17. Finding Ericka

1.9K 151 34
                                    

"Tunggu! Aku mau ke toilet dulu!"
Teriak Alya menahan ucapan dokter Welmy yang sedang memberi para dokter magang sedikit bahan materi dan briefing hari ini.

"Seriously, Alya? Ini sudah 3 kali sejak kamu sampai diruang meeting ini?" Tanya Dr. Welmy dengan diikuti pandangan aneh dari rekan dokter magang lainnya.

Alya memegang perutnya sambil terkekeh lemas menahan sakit di perutnya. "Sorry, Dokter. Perutku lagi ngamuk. Saya permisi." Jawab Alya terburu-buru sambil berlari keluar dari ruangan.

Setelah selesai dengan kegiatannya di toilet, Alya menghela napas lega.
Ia mengusap perutnya yang masih terasa sedikit sakit tapi lebih mending dari sebelum ia melepas hajatnya.

Diare.
Ia tahu gejala seperti ini.
Apa karena pizza semalam?
Sepertinya begitu.

Aih, kegiatannya hari ini benar-benar jadi terganggu.

Alya pun keluar dari toilet untuk kembali bergabung bersama rekannya.

---------

"Alya, kayanya kamu udah parah banget deh. Saya saranin kamu temuin Dr. Tania sekarang juga."
Ucap Dr. Welmy saat ia melihat Alya selesai dari toilet untuk ke 7 kalinya pagi ini.

Alya mengangguk lemas lalu ia berjalan berbalik meninggalkan Dr. Welmy yang sempat menghalanginya berjalan kearah ruang rawat inap lantai 3.

Tunggu!
Apa katanya tadi?
Dokter Tania?
Lagi-lagi, Alya hanya bisa pasrah menerima nasibnya.
Ia berjalan menuju ruang praktek saudara tirinya dan akan meminta bantuan untuk perutnya yang semakin merajalela.

Setelah diperiksa, Tania duduk dikursinya diikuti Alya. Mereka duduk berhadapan.

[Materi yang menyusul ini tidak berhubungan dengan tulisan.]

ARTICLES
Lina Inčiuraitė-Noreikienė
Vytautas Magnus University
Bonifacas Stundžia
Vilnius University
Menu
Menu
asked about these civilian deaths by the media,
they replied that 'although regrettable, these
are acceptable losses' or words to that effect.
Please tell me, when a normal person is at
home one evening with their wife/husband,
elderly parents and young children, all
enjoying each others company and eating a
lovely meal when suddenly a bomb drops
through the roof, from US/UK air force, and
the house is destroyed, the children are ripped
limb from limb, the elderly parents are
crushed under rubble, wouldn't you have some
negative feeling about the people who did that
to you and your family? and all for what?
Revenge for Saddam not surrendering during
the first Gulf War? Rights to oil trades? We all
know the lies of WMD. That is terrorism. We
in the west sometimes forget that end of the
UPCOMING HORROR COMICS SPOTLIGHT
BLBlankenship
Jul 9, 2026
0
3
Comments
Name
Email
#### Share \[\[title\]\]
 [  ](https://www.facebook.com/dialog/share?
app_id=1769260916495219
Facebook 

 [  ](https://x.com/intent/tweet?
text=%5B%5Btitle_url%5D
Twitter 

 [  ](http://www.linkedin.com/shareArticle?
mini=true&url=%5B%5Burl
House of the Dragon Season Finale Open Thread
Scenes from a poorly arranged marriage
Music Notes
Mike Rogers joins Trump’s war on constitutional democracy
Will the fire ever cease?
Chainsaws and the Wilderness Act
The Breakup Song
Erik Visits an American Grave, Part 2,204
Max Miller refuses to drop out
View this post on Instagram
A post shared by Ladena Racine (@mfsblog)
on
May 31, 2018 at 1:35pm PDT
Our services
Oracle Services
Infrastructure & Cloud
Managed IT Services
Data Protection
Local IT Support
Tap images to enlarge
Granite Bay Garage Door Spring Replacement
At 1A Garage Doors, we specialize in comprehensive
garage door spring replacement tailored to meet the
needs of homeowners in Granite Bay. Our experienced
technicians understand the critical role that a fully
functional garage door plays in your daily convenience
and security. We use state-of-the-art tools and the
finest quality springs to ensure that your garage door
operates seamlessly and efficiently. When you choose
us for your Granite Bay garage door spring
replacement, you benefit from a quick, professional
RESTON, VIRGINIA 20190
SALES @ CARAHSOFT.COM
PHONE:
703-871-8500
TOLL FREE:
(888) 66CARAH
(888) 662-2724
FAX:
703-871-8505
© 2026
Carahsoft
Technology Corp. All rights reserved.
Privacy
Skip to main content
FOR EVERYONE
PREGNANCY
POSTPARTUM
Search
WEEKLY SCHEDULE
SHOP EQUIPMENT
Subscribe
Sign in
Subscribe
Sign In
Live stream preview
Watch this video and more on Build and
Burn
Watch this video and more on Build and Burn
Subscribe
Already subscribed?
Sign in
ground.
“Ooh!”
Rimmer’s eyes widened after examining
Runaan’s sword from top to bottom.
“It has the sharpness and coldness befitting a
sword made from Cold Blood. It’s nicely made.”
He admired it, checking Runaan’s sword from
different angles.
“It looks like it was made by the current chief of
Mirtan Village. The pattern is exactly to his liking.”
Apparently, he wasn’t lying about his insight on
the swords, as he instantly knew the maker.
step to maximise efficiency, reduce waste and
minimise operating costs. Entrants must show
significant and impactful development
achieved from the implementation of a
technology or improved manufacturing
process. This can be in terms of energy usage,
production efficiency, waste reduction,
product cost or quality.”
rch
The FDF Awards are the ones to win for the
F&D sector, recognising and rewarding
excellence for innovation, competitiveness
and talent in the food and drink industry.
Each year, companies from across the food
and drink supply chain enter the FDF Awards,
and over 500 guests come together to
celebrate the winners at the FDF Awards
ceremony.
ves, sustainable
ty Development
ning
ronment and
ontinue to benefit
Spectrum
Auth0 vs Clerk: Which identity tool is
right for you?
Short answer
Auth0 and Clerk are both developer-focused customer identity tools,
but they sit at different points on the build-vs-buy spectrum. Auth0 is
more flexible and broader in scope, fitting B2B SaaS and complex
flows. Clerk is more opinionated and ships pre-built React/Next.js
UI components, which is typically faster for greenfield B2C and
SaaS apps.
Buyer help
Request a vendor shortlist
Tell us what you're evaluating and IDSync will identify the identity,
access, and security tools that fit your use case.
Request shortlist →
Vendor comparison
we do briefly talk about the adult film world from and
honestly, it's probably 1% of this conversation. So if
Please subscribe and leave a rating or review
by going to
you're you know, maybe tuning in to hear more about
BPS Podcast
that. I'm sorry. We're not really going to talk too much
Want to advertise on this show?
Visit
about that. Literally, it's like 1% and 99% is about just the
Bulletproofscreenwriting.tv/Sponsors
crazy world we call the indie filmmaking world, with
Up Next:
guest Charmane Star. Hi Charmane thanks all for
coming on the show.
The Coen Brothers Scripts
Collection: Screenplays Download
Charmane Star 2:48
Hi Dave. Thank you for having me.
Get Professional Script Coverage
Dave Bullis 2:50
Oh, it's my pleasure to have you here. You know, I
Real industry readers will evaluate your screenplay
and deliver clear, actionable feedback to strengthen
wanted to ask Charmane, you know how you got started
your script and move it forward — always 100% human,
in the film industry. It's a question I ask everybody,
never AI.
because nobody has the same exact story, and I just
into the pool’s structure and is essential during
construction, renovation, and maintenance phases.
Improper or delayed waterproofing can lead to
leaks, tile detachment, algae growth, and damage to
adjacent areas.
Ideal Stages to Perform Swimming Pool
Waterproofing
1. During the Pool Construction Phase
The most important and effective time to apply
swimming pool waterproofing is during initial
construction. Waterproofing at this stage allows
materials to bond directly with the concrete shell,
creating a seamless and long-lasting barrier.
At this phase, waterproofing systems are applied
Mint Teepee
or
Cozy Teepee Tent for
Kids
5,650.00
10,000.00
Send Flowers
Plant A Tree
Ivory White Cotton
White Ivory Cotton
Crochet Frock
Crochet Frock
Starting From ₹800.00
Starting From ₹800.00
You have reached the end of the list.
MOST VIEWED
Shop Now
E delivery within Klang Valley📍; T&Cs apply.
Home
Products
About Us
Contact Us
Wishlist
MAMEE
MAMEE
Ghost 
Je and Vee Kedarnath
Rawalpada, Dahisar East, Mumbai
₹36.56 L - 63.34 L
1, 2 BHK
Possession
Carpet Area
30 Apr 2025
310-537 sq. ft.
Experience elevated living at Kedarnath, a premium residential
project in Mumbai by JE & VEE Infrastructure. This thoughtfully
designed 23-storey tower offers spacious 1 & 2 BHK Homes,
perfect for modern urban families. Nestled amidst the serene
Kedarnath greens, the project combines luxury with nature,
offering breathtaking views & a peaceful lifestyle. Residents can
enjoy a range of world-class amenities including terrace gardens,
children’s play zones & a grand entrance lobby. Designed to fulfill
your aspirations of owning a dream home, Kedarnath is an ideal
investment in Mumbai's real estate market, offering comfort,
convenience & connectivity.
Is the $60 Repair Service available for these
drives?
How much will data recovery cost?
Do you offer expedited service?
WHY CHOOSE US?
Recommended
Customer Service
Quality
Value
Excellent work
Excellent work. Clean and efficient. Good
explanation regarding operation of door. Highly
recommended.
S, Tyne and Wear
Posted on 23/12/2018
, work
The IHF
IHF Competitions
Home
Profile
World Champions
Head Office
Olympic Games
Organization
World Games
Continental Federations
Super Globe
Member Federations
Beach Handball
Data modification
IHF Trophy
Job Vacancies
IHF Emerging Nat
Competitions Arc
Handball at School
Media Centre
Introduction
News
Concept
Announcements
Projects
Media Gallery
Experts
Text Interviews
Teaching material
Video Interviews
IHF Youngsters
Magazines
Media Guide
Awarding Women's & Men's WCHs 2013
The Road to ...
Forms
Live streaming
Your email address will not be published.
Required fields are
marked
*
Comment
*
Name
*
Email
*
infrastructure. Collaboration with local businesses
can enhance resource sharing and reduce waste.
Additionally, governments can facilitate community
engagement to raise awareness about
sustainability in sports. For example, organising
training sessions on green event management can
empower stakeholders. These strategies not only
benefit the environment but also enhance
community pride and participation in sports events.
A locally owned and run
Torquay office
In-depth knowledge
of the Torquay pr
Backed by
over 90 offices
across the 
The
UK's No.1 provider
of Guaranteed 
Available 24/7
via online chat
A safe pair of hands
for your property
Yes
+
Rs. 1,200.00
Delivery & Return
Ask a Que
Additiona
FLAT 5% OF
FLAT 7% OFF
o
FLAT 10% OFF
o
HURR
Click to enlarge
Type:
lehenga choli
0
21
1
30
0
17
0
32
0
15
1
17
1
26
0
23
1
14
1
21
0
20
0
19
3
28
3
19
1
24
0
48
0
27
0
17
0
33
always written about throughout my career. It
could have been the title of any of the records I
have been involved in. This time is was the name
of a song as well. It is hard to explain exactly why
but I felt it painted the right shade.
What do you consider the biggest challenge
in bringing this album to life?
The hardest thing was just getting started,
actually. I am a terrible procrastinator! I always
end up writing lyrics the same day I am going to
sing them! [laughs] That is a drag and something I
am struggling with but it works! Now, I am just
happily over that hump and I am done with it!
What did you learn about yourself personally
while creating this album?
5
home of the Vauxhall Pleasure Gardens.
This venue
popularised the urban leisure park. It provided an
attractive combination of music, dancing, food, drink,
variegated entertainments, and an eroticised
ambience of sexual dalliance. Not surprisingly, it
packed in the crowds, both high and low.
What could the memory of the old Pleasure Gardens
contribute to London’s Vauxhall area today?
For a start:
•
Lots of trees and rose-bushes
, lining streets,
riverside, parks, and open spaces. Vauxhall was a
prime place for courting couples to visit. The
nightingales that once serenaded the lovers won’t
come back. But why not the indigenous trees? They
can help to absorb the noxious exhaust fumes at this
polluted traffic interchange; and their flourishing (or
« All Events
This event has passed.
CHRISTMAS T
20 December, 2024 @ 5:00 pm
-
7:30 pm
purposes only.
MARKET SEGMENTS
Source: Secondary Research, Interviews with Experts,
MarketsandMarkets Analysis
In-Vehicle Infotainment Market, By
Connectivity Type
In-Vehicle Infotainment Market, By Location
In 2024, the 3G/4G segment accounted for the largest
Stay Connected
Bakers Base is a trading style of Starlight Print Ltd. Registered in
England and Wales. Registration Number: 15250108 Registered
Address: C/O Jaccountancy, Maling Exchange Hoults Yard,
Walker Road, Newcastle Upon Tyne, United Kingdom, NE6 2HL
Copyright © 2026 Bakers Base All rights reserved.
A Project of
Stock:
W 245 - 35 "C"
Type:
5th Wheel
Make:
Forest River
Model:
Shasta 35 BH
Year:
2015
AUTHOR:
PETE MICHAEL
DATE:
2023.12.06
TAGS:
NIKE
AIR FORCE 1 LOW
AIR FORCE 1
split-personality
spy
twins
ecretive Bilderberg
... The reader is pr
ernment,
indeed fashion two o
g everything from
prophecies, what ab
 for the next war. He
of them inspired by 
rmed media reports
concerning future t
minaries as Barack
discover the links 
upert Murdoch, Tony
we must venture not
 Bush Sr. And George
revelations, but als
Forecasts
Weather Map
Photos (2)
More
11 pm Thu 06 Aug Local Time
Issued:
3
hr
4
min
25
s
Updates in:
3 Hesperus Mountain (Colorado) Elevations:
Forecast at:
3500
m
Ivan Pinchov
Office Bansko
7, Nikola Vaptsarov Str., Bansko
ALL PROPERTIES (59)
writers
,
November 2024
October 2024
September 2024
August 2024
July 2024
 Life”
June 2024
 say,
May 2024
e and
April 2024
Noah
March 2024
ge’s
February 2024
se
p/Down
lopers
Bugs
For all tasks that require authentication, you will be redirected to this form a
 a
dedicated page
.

"Lambung kamu bener-bener terluka akibat jam makan yang gak teratur. Semalem kamu maksa makan banyak ya?"
Tanya Tania.

Alya mengangguk. "Aku sengaja makan malam banyak karena takut asam lambung naik di pagi hari. Kamu kan tahu hari ini aku mulai magang."

Tania tersenyum. "Ngapain sih kamu pake ikut magang begitu? Mereka kan udah tahu bakat kamu. Kamu juga pernah dapat penghargaan kan jadi dokter magang asisten bedah?"

"Tapi kan beda. Kemarin magang untuk kuliah. Sekarang untuk ambil posisi dokter junior disini."

"Kamu kan memang udah terhitung dokter junior disini."

"Beda. Aku ngerasa harus mulai dari nol semuanya. Dari kecil, hidup aku tidak pernah diwarnai dengan perjuangan."

Tania menggeleng tidak mengerti maksud ucapan Alya. Ia hanya menulis resep untuk obat Alya.

"Mengenai Mamah, jangan terlalu dimasukin hati. Dulu dia tidak seperti itu. Sejak Papah selingkuh, Mamah jadi berubah. Dan aku tidak bisa memaksa kehendaknya." Ucap Tania sambil menyerahkan resepnya.

Alya mengangguk mengerti. Ia bersyukur Tania tidaklah berjenis sama dengan sifat Donita.

"Thanks, buat resepnya."

Tania terkekeh. "Kamu itu dokter. Meski kamu dokter spesialis bedah, harusnya tahu masalah penyakit sendiri. Jaga kesehatan itu lebih penting dari apapun."

Alya mengangguk menyetujui ucapan Tania.
"Tania."

"Ya?"

"Mungkin hubungan kita memang tidak terlalu baik, karena orangtua kita. Tapi, aku tidak mau membuatnya jadi penghalang."

"Alya, tanpa kamu bilang, aku sudah memikirkannya. Tapi maaf, aku gak bisa deket sama kamu. Aku lebih menyayangi Mamah dalam hal ini."

Alya mengangguk mengerti. "Aku mengerti."